Not surprising is that any stories of native homoerotic or homo-themed rituals were wiped out by the moral Christian rulers who saw any kind of male-male intimacy as abnormal. “We have only some glimpses of pre-Christian clan rites of passage where young men (13 years old) ‘slept with uncle’ (teachers, mentors) the night before initiation/circumcision rites of passage into manhood. Such a gathering was called a ‘corraboree’. I suspect there was a physical or sexual component to this ceremony by which manhood was passed on from older to younger men,” said Ronald.
Any written or oral Aboriginal history was voided by the invaders so we will never know for sure how a native tribe or clan member was treated who was attracted to their own gender. (One can only guess that, similar to the Native American tribes, an androgynous role was allowed for such unique members. The term ‘berdache’ allowed for an effeminate Native American male to be raised as a girl and to perform female roles–or (?) a tomboy girl to move among the men.)
Another (unclear) tradition is reported from the Palm Island cultures on the north coast where Indigenous communities allowed for ‘sister girls’, an affectionate term among women for men who lived as (transvestite) women in the larger tribe. Ronald said they were called ‘Fahafines’, but he was not sure. There seems not to have been a single term within Aboriginal communities, past or present, which covered lesbians, gay men and sistergirls. Some communities are reported to have used terms like ‘Two-one’ to show their view that two spirits (both male and female) lived within one person.

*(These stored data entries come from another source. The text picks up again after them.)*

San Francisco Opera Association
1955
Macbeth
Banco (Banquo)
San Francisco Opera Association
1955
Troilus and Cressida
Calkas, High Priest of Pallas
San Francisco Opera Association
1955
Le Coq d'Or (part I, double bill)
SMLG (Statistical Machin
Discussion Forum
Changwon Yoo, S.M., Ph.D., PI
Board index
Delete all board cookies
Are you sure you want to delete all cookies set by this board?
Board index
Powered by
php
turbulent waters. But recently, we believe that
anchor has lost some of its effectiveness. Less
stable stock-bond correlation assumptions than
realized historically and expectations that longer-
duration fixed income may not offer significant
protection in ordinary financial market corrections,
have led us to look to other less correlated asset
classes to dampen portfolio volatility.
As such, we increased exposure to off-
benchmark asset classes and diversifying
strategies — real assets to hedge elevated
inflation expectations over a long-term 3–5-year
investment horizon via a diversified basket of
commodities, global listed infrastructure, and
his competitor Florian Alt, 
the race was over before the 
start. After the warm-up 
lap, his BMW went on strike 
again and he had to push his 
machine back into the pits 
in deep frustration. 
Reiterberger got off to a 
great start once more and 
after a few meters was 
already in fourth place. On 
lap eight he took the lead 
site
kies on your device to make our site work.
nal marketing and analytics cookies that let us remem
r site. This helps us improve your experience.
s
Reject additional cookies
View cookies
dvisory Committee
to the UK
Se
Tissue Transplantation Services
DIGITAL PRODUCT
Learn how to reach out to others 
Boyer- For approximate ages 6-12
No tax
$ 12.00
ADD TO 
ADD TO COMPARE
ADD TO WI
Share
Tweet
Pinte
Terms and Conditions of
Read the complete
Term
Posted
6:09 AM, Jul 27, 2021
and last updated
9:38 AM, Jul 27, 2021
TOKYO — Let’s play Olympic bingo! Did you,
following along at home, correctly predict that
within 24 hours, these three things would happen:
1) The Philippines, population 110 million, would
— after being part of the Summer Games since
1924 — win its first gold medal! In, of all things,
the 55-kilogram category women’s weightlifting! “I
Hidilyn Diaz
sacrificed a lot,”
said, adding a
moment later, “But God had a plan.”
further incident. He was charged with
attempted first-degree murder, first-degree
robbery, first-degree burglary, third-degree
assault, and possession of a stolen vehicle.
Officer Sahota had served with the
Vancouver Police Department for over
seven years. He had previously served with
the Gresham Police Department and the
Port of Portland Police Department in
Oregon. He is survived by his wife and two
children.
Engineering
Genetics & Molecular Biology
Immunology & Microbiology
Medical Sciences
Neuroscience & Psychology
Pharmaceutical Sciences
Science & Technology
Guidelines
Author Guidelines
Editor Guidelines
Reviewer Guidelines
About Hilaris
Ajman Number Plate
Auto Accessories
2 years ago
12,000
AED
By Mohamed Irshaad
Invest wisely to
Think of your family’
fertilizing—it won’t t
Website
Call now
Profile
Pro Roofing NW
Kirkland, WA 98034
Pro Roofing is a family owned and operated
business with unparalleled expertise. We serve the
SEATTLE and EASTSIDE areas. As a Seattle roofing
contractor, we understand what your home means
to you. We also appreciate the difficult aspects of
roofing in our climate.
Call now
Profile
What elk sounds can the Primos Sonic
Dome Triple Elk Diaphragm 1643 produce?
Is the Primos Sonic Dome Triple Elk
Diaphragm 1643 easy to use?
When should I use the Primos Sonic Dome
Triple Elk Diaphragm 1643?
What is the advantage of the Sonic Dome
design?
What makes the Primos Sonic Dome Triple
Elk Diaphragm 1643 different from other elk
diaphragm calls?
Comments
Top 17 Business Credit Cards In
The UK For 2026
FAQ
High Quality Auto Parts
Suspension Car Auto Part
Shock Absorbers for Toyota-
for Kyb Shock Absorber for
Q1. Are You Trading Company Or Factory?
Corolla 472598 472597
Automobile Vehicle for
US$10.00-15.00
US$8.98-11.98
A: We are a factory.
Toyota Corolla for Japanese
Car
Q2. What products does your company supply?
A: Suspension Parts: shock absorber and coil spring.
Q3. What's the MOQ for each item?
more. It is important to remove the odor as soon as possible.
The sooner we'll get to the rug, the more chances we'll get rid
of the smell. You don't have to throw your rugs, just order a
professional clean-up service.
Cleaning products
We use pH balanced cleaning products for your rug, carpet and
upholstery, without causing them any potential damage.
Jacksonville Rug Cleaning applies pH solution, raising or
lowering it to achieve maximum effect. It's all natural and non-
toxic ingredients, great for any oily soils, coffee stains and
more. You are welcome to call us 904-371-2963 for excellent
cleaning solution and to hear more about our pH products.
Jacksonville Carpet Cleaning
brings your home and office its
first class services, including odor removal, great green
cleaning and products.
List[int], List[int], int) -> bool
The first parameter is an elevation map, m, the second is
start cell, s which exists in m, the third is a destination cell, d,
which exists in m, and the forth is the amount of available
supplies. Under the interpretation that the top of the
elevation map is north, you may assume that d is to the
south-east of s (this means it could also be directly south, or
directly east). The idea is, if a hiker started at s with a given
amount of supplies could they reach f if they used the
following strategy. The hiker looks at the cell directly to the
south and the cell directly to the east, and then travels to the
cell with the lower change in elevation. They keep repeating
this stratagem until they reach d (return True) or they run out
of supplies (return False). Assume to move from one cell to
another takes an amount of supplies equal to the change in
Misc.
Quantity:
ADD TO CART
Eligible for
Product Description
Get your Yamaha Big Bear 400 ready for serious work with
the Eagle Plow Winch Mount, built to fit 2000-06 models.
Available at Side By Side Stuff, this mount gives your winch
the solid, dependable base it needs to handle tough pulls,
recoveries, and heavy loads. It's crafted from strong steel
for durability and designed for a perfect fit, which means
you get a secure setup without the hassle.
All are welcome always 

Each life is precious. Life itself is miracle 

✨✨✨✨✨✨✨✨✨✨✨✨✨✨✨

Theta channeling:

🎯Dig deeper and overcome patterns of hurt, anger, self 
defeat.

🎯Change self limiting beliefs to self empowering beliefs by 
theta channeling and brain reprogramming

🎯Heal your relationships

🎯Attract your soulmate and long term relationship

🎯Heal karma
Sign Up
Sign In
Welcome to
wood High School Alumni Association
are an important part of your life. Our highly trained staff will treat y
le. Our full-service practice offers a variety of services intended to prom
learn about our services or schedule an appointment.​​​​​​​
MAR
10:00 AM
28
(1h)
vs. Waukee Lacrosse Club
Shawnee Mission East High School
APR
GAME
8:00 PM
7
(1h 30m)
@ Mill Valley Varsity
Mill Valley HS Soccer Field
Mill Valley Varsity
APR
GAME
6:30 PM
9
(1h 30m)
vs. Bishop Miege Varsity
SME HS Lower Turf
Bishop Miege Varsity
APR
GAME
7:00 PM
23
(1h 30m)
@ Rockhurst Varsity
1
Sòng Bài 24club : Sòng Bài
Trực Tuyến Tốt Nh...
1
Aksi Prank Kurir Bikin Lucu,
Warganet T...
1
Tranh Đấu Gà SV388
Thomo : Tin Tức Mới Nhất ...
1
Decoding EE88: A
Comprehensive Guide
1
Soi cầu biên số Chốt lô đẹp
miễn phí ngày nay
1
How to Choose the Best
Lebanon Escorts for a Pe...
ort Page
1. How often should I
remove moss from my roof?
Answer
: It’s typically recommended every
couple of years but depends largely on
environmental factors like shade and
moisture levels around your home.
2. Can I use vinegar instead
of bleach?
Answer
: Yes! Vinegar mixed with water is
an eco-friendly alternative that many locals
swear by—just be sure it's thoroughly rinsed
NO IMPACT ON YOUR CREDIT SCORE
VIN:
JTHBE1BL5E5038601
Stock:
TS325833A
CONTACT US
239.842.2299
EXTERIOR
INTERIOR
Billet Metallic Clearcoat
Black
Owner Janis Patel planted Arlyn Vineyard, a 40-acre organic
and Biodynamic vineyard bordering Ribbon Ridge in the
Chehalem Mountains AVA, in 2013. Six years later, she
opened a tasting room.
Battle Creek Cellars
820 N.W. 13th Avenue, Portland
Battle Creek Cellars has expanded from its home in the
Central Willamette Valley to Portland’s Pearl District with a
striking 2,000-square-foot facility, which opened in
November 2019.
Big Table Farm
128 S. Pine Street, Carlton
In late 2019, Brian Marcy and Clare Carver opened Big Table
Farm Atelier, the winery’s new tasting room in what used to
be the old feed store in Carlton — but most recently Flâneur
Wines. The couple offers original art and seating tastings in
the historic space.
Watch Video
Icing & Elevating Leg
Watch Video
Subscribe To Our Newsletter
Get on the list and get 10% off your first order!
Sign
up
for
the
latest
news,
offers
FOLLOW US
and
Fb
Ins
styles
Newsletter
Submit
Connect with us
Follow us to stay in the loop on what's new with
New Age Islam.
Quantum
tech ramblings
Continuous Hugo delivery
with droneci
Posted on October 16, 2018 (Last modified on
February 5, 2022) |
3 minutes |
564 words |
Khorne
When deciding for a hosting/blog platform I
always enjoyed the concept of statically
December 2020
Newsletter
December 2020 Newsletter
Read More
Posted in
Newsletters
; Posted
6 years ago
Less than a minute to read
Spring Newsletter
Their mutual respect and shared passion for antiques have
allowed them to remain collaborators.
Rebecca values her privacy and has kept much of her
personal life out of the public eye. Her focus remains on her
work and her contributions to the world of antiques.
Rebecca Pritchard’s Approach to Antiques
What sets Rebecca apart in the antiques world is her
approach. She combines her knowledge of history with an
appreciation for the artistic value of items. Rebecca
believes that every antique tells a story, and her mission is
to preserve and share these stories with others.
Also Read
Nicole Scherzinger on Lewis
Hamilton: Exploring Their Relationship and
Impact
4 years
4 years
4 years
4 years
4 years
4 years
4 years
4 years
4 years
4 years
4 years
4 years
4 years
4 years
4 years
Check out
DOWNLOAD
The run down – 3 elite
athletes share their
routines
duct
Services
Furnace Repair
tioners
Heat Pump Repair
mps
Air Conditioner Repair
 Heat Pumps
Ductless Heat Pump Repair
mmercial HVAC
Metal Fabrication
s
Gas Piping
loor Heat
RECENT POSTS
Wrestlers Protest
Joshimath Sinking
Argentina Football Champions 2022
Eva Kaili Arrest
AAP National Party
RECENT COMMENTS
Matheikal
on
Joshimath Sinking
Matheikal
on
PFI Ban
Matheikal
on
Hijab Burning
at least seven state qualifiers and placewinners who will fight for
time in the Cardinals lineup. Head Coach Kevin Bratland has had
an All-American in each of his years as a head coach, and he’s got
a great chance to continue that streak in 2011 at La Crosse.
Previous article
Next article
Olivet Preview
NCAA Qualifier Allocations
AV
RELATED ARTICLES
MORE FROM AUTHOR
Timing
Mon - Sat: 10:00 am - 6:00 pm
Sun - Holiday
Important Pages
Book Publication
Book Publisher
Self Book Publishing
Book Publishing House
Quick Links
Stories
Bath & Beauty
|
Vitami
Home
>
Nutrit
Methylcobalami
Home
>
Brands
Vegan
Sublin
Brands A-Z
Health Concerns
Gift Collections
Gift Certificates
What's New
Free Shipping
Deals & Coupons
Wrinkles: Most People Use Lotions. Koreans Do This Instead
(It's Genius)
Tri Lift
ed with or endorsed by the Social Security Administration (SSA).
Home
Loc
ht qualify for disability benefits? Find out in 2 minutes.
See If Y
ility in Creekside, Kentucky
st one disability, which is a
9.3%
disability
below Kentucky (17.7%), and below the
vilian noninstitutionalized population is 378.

As a result of this multigenerational cultural genocide, today Aboriginal families react to homosexuality like their Christian overlords conditioned them. Ron went on: “It is seen as a moral deviation and many of us are afraid to come out to our families. It’s painful to be separated from your family, but many of them don’t understand. I think that pre-1788, when the first white people came, that homosexual feelings and activity were simply seen as another form of nature, as something that was there from the beginning of the Dreaming. Every member of the clan had spiritual being and queer members may have had some special spiritual role, but that’s lost.”
Kerrianne Cox, Indigenous Lesbian Spirit
In addition to Ronald’s comments about homosexuality and the Aboriginal tradition, I spoke to the well-known Indigenous singer-songwriter Kerrianne Cox who performed numerous concerts during the Gay Games and several festivals across Australia afterwards. I met up with her in Adelaide where I asked her similar questions about the role of the homosexual inIndigenous clan life. She also agreed that so much destruction of her culture makes it hard to be sure if there was a special role for our people.
But Kerrianne is an intuitive woman who feels her culture within her heart; she feels her lesbian self in her soul. It’s from this deep source that she composes her music. “We have been separated from our ‘Dreaming’, our history. But I think gay then was a normal thing. There was Man’s Law and Woman’s Law and there were roles for each person with spiritual connections to the Dreamland of our ancestors.
In my songs, as a Native woman, a lesbian, I feel I am delivering my ancient culture to modern life. I don’t know exactly how that works, but I can feel this connection. You know in our culture these connections are very important. They are the life-blood that gives us a meaning, a history and a future… I feel a joy in my heart, from my being, my clan to the world. We have been pushed to the curb but I tell people in my music that we can be strong, we can be black, we can be women and proud…”
And before long she was off, with her lover Dorothy, to another concert in another city.